§ SOURCE MATERIAL:
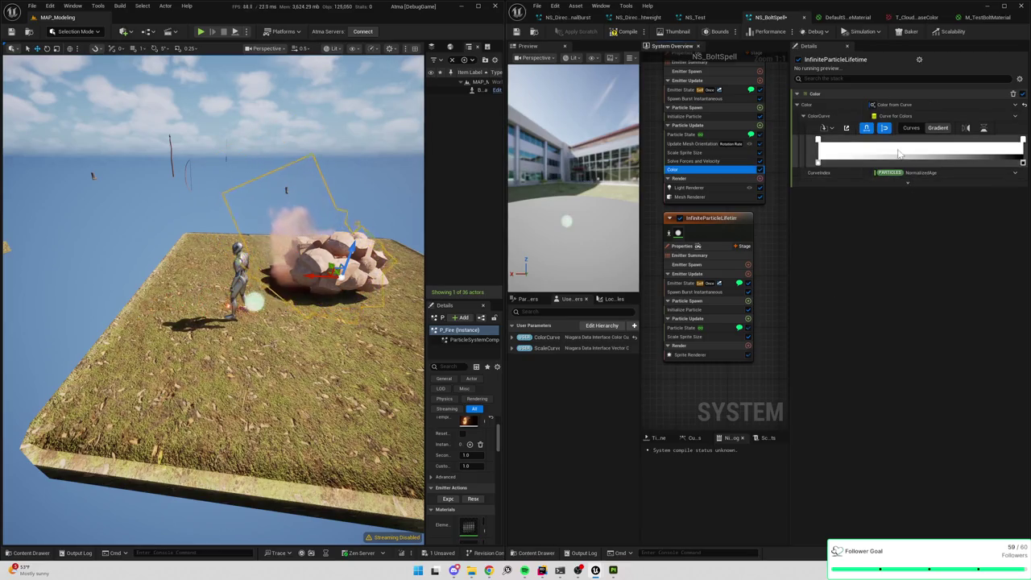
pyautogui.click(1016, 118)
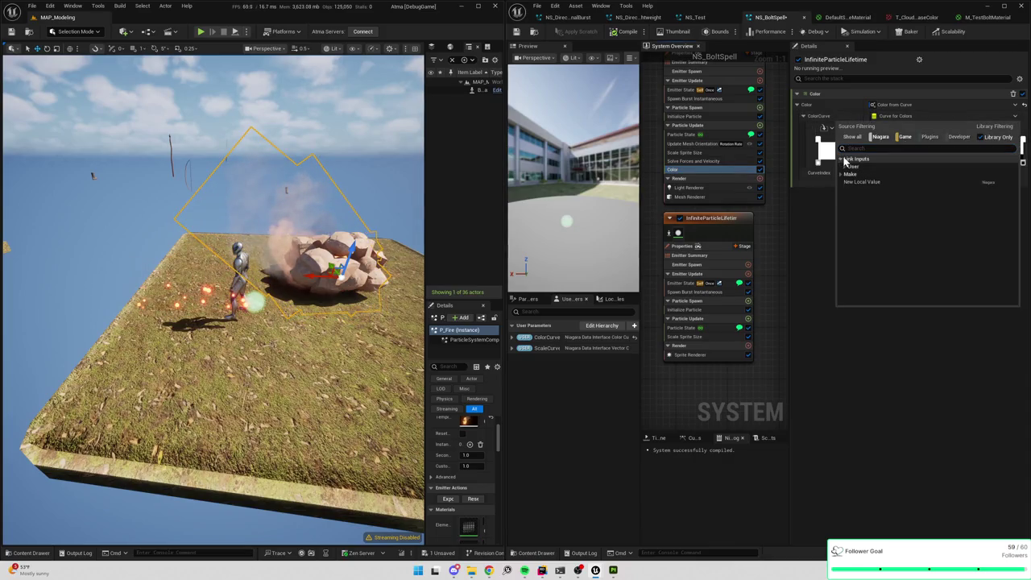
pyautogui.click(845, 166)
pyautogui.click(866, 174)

---

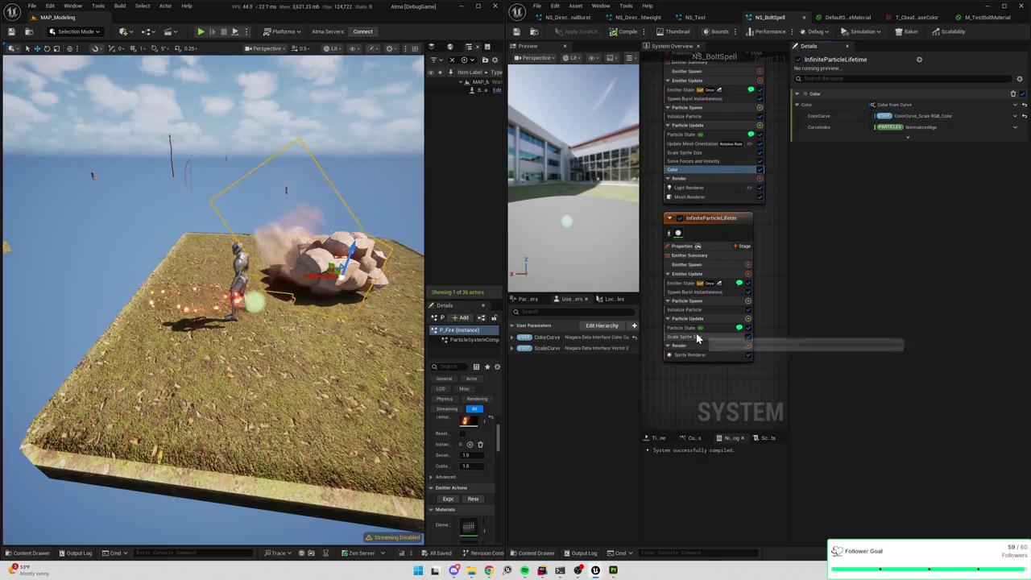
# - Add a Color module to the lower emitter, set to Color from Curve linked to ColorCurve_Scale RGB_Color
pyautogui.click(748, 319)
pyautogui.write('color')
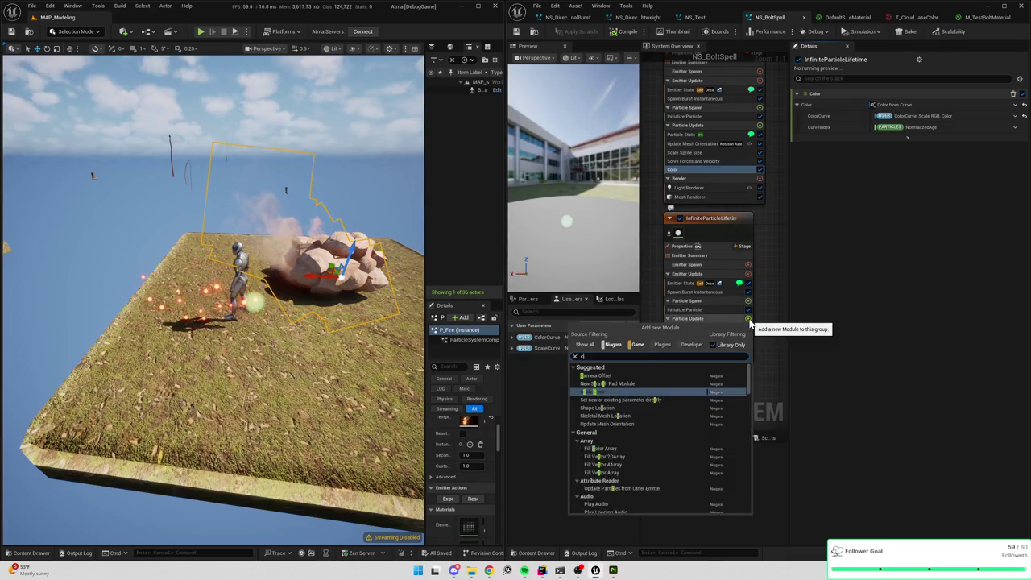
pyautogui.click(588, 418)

--

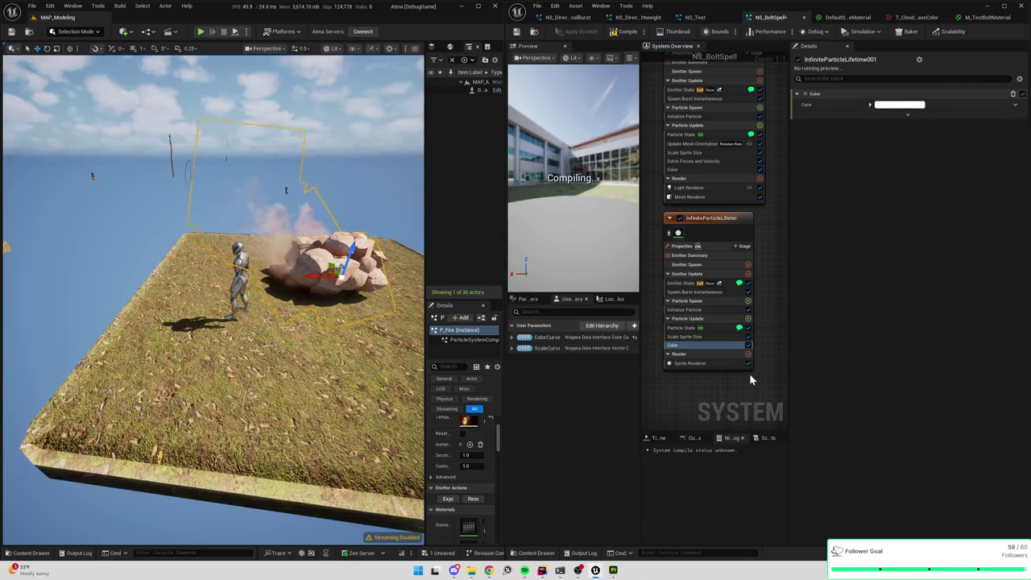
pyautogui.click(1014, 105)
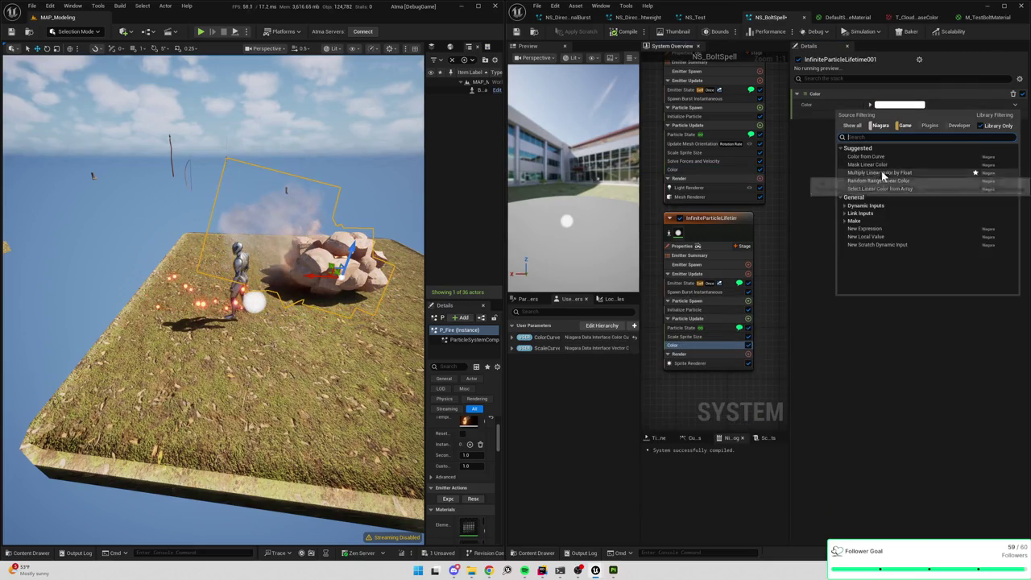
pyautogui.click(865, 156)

§ ASSIGNMENT: For each line above that contains "pyautogui", make a copy.

§ EXPECTED ANSWER:
pyautogui.click(1016, 118)
pyautogui.click(845, 166)
pyautogui.click(866, 174)
pyautogui.click(748, 319)
pyautogui.write('color')
pyautogui.click(588, 418)
pyautogui.click(1014, 105)
pyautogui.click(865, 156)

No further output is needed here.